It makes my bad days look pretty minor.
Some medicines leave my friend too nauseous to eat. Some leave her listless. Some leave her so disconnected, she feels, she said, "autistic." And even with the best drug cocktails she's found so far, she still lives a gray zone of some-bad-days-some-awful.
I said, "it sounds like your life is various shades of ick."
She said, "that's a perfect description."
Several weeks ago she had the good sense to commit herself to a psych ward, in order to keep herself alive. About 20% of bipolar sufferers commit suicide. (Source: bipolardisorder.com.)
We don't really know what causes bipolar disorder, and it may be a term that covers more than one illness. But it is a brain illness, and this is the point I want to make: mental illnesses, like schizophrenia, bipolar disorder, and obsessive-compulsive disorder, are caused by chemical problems in the brain. Because they affect our personality, we tend to believe that they're different from an illness like cancer or kidney disease. We sort of blame them on the person and wish they could rise above it, shake it off, grow up, get over it.
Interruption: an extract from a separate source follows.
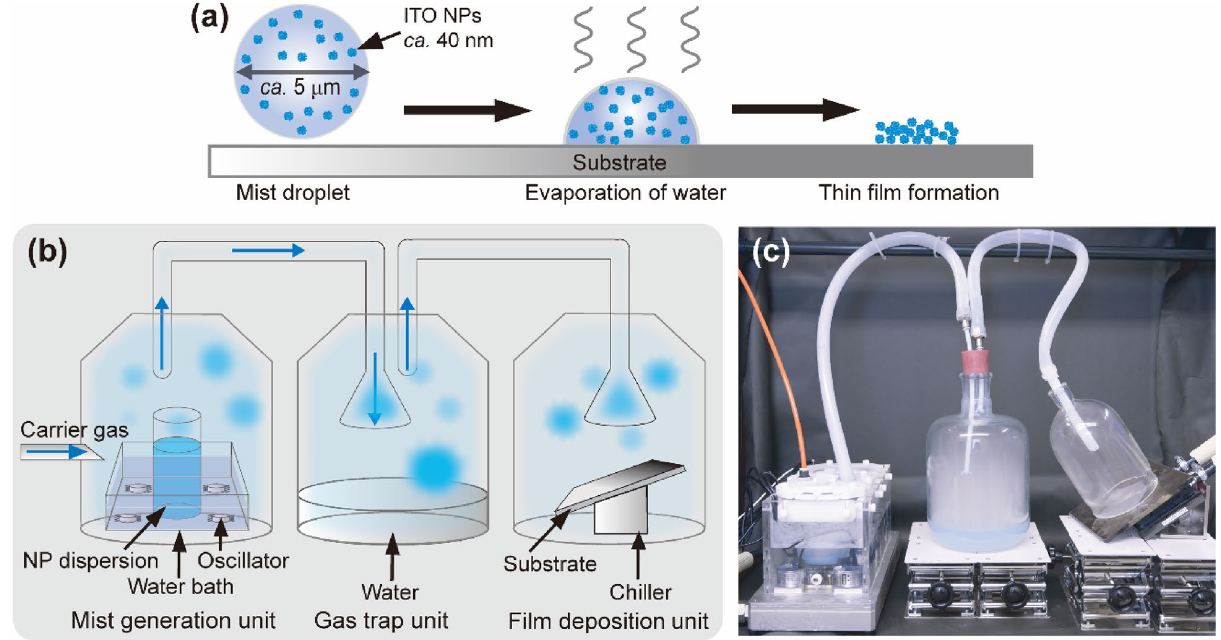
Figure 3. ( a ) Schematic image of the ITO NP-mist deposition mechanism on substrates. ( b ) Illustration and ( c ) photo of the setup for the ITO NP-mist deposition method developed in the present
Maybe the idea of a mental illness is too scary for most people to empathize with. It's one thing if your breast is sick or your kidney fails. But something as simple as a shift in chemicals can change who you are, fundamentally, and that's a pretty frightening concept.
If it were you, though, being forced by your own mind to wash your hands a hundred times a day, or hearing voices in your head, or wanting to toss yourself off a cliff, which would be worse: thinking there's something morally wrong with you -- something clearly not in your control? Or thinking you needed to fix the chemicals in your brain -- something for which you can get help?